When you walk through the park on a warm, sunny day and see melting ice cream you can guess that some child or distracted adult dropped it. You can also guess how long ago it was dropped depending on how hot it is outside and how melted the ice cream is.

When you meet someone you know you can guess how deep your conversation will go, its quality, the topics of discussion, and many other attributes based on your knowledge of the person.

The brain seems to be able to model reality to some extent and play it out in your mind forward or backward. The scenario I'm thinking of is that humans are sort of like a robots with five sensor channels and a brain that has a fancy built-in AI process that tries to model reality from the sensor data being streamed in during experience. The purpose of the model is to help aid survival by avoiding danger and acquiring resources/rewards. The model of reality does not need to be accurate as long as it prioritizes the main purpose.

What I'm trying to figure out is the details of how this process creates, updates, and uses this model. So far my guess is that past experience is a stream of sensor data from which the brain builds and maintains a model. In any moment the current physical and mental context activates within the brain the data and parts of the model relevant to the current context. The brain then uses the data and models to aid decisions/actions. This is vague and it's all I have. I tried looking for actual theories that explain the process in detail but have not found anything that gives details.

Do any of you know about the current best model of how a person models reality? Or at least where a catalog of them might be found? More specifically, what model best describes how to take a sensor stream of five channels and build and maintain a model of reality. Also I would like to know how the model is then used/activated in any given moment of experience. The theory does not have to exactly model how the brain does it. I'm looking for at least a non-vague logical model that does not have to get the structure exactly right.

UPDATE: I will attempt to make this question less broad.

§ **THE DATA**
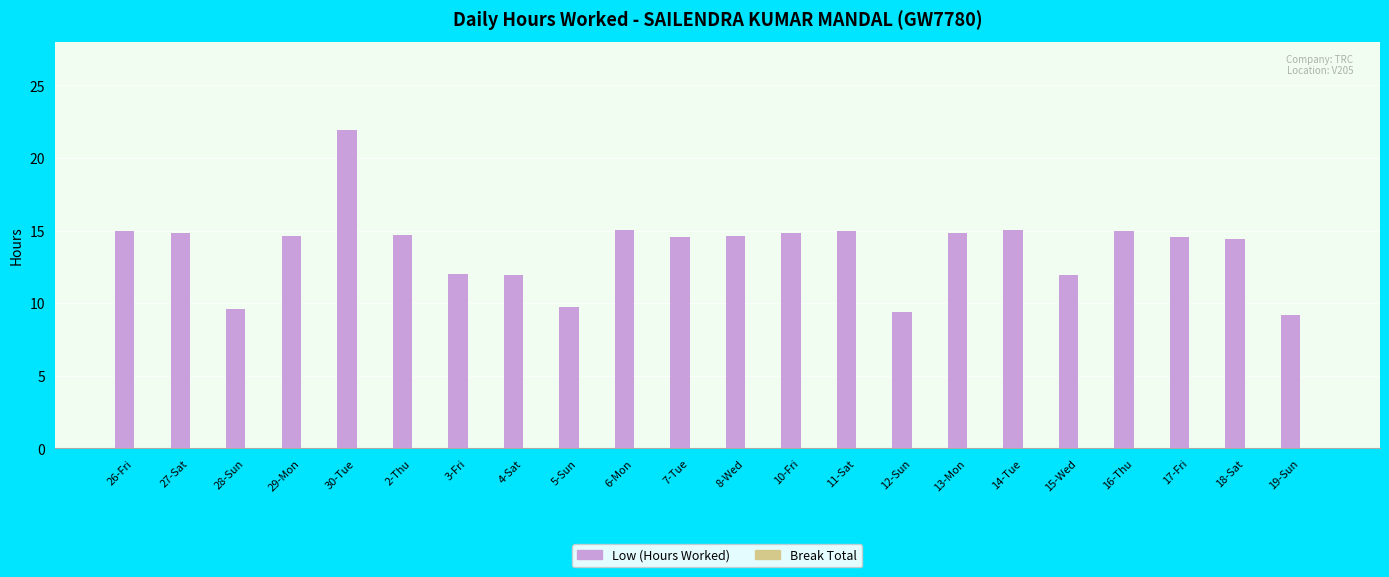

At which label does the data first exceed 14?

26-Fri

§ **YOUR INSTRUCTIONS**
Answer these about the post on how the brain models reality, above:
1. What purpose does the post give for the model of reality?
2. How many sensor channels does the post say humans have?
3. What does the post's update say the writer will attempt?

§ **TASK SOLUTION**
1. To help aid survival by avoiding danger and acquiring resources/rewards.
2. Five.
3. To make the question less broad.